When firefighters rush out the door to answer a call, they expect the road to be the path to the emergency, not the emergency itself. But in Ferguson, Missouri, that expectation has been shattered in a devastating way, and the department is now sounding the alarm about a problem that may be far more widespread than most people realize. A firefighter is dead. A fire truck is wrecked. And the culprit in both cases is something that could happen on any street, in any city, on any given morning.
The story coming out of Ferguson involves multiple incidents that have piled up in a short period of time, costing the department financially, operationally, and now, tragically, in human life. A 37-year-old firefighter from Saint Louis lost his life after being struck while responding to a call, with officials confirming only his age and hometown and noting the investigation remains active. The full details of how it happened have not been fully disclosed, but the broader pattern surrounding it tells a story of its own.
Ferguson’s fire department has been dealing with a string of vehicle-related incidents that have left equipment damaged, budgets stretched, and crews rattled. These are not freak accidents happening once in a blue moon. They are recurring, they are costly, and according to department leadership, they are becoming almost routine. That is a sentence that should bother every person who has ever called 911.
What makes this situation even more striking is that Missouri actually has a law on the books designed to prevent exactly this kind of thing. The Move Over Law requires drivers to move to the right and stop when emergency vehicles are approaching with lights and sirens. And yet, according to Ferguson’s Assistant Chief Aaron Bockhorst, crews see that law ignored every single day.
A Fire Truck Was Hit Just Two Minutes After Leaving the Station
On a Thursday morning around 8:30, Ferguson fire crews were heading out to assist Florissant with a fire call when a driver turned directly into their fire truck while crews were attempting to pass on the left. The collision was not minor. The impact hit the driver’s door of the van involved, spun the vehicle around, pushed the bumper in, bent parts of the truck’s step, damaged a door, and damaged the outrigger. One key hose compartment, the one that holds the first attack line pulled at a fire scene, was knocked out of service entirely.
Repair estimates for that truck came in at a minimum of $100,000. The truck itself is still considered safe to operate, but with that hose compartment out of commission, the crew’s ability to respond to certain emergencies is compromised. Two minutes. The crew had been out of the station for just two minutes before the crash happened.

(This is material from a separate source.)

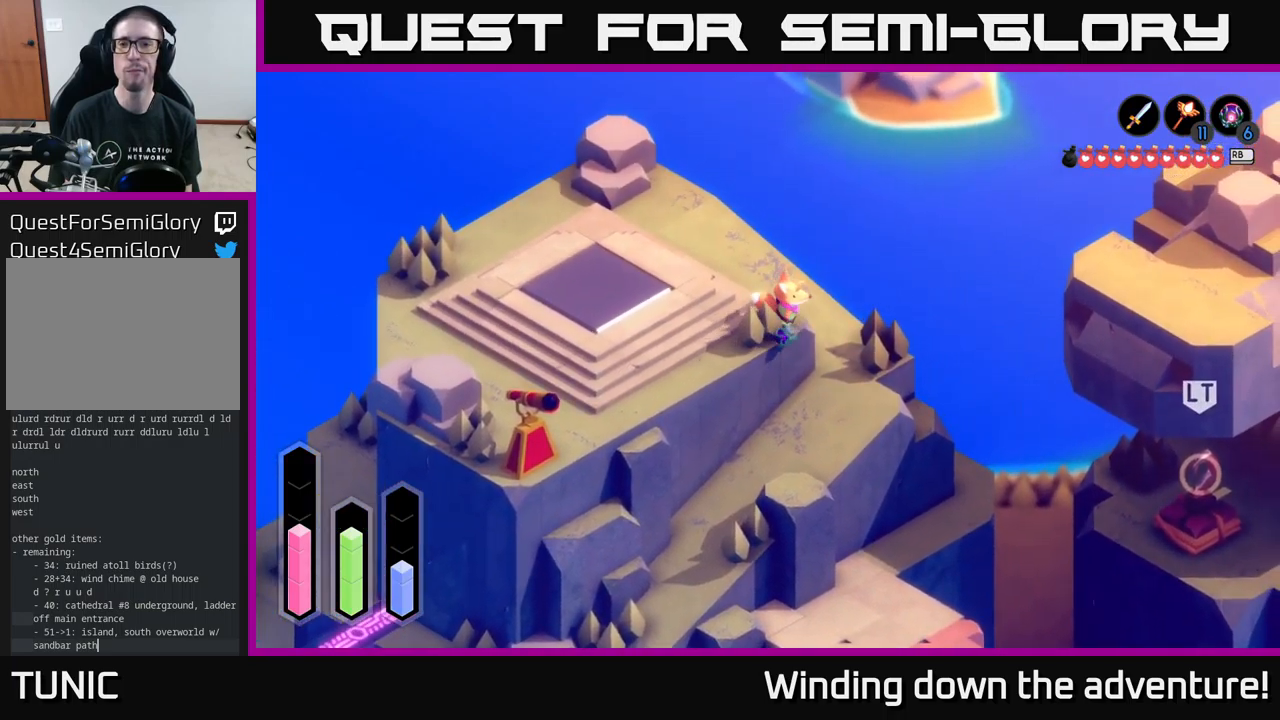
{"buttons": ["A"], "left_stick": "up-left", "right_stick": "center", "events": [[250, "left_stick", "up-left"]]}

Ferguson Station Two Has Been Hit Before, and It Did Not Come Cheap
If you think this is a one-time incident, think again. Back in September, surveillance video captured a car driving off the road on West Florissant and slamming directly into Fire Station Two. The impact did not just damage the building. It also sent bricks flying into a fire truck parked inside. The bill for repairing the building came to approximately $55,000. Fixing the fire truck that got hit by flying debris cost the department around $65,000. That is more than $120,000 from a single incident involving one distracted or out-of-control driver.
Ferguson is now actively planning to relocate Fire Station Two within the next few years. Part of that decision is driven by the repeated vehicle incidents at that location. The station also needs more space for modern equipment, but the safety factor for personnel at that site is clearly a motivator. When a fire station becomes a target simply by virtue of sitting near a road, something has gone seriously wrong.

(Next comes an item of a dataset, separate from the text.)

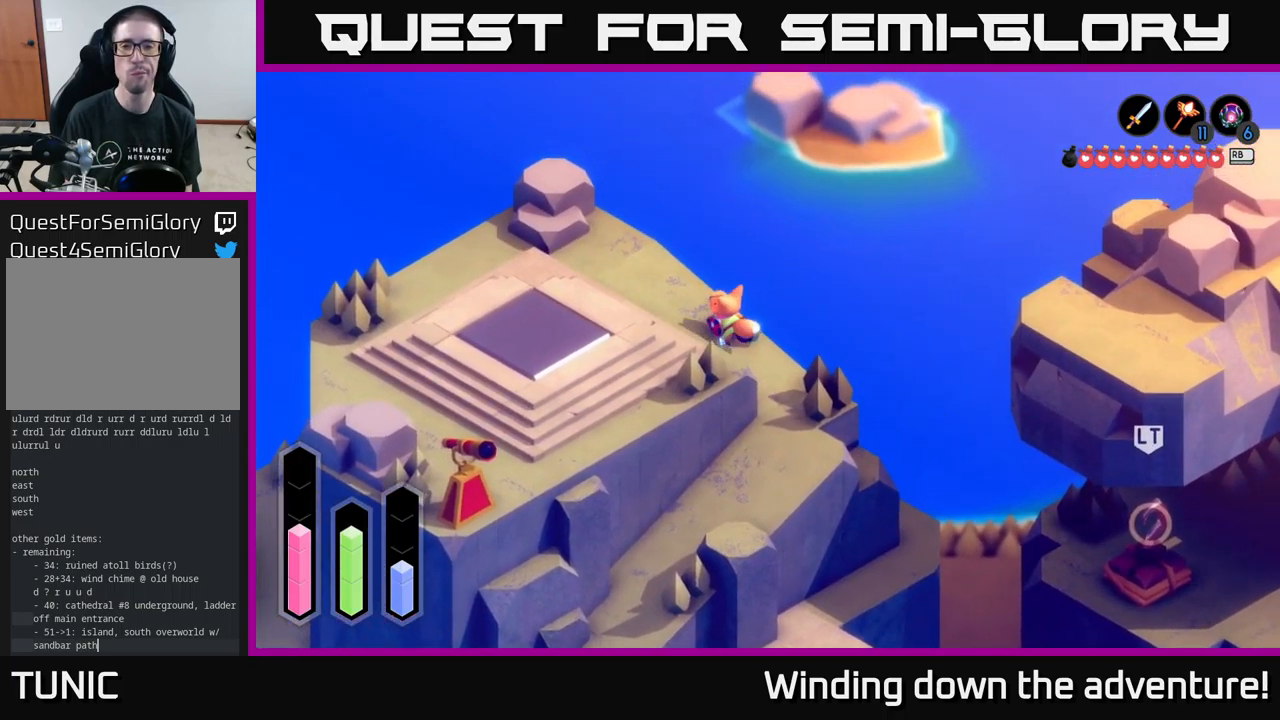
{"buttons": ["A"], "left_stick": "up-right", "right_stick": "center", "events": [[467, "left_stick", "up-right"]]}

What Drivers Can Actually Learn From This Situation
Missouri’s Move Over Law is not a suggestion, and it is not optional. When you see a fire truck, ambulance, or police vehicle with lights and sirens running, you are legally required to move right and stop. That is not just courtesy, it is state law, and in real terms, it is the difference between a crew making it to a fire and a crew ending up as the ones who need rescuing.
Assistant Chief Bockhorst put it simply: firefighter drivers have to anticipate everything that could go wrong. They are navigating massive vehicles through traffic, in a hurry, with lives potentially on the line at the scene ahead. They cannot also be responsible for correcting the mistakes of every driver who does not bother to get out of the way. The burden of awareness has to be shared. Emergency vehicles take much longer to stop than a passenger car. When a driver cuts across their path or fails to yield, the consequences can be severe and sometimes fatal, as this case so painfully illustrates.
A Department Stretched Thin by Preventable Incidents
Perhaps the most quietly alarming detail to come out of all of this is what Assistant Chief Bockhorst said about budgeting. Fire departments plan yearly for a certain number of accidents and unexpected expenses. But Ferguson has blown well past what could reasonably be anticipated. Every dollar spent repairing a truck that was hit by an inattentive driver is a dollar not going toward new equipment, new hires, or improvements to infrastructure.
A department that is constantly repairing vehicles is a department that is constantly playing catch-up. And when that catch-up costs hundreds of thousands of dollars across just a handful of incidents in a single year, the ripple effects reach far beyond the damaged metal and broken bricks. They reach into response times, equipment availability, and the safety of every person that department serves.